ABB peut ainsi stipuler en 2000 avec la Corée du Nord deux gros contrats, d’une valeur de 200 millions de dollars, pour la « projection, construction et fourniture de composants pour deux réacteurs nucléaires de 1000 mégawatts » (ABB to deliver systems, equipment to North Korean nuclear plants, Zurich, 20 janvier 2000). Au moment de ce contrat, Rumsfeld est encore au conseil d’administration d’ABB, dont il démissionne quand il prend la charge de secrétaire à la Défense dans l’administration Bush, qui prend fonction le 20 janvier 2001. Sa démission est communiqué par ABB environ un mois plus tard (ABB announces proposed Board, share split, Zurich, 19 février 2001).
Maintenant ce même Rumsfeld met en alerte les bombardiers contre la Corée du Nord, accusée d’utiliser les réacteurs et le matériel fissile pour construire des armes nucléaires.
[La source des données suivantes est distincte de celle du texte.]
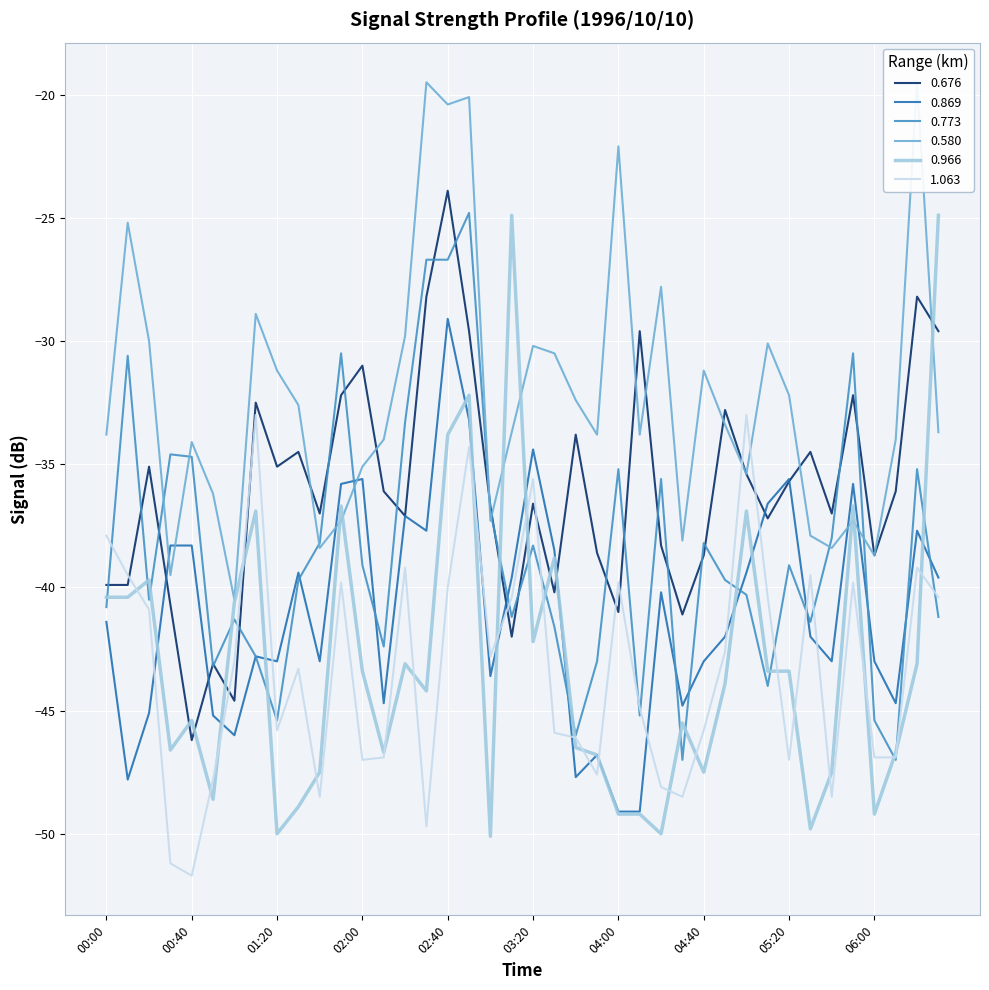

True or false: 0.966 has more than 2 points higher than both neighbors.

True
L’état d’alerte, a déclaré le Pentagone, a été décidé à la veille de la session d’urgence de l’Agence internationale pour l’Énergie atomique, qui le 12 février (2003) mettra en accusation la Corée du Nord pour violation du Traité de non-prolifération nucléaire. S’ouvre ainsi, tandis qu’on est en train de préparer la guerre en Irak, la crise d’où pourrait dériver la guerre suivante. En attendant, le déploiement possible de 12 B-52 et 12 B-51, bombardiers stratégiques à double capacité nucléaire et conventionnelle, sur l’île de Diego Garcia dans l’océan Indien où sont en train de se transférer les bombardiers B-2 Spirit pour l’attaque contre l’Irak, permet au Pentagone non seulement de menacer la Corée du Nord, mais d’accroître la force aérienne à utiliser contre l’Irak. Ce même Irak que le même Donald Rumsfeld aida efficacement dans la guerre contre l’Iran, quand en 1983-84 il assumait la charge d’envoyé spécial du président Reagan au Moyen-Orient.
C’est une de ses spécialisations, celle de d’abord aider les « États voyous » pour les attaquer ensuite.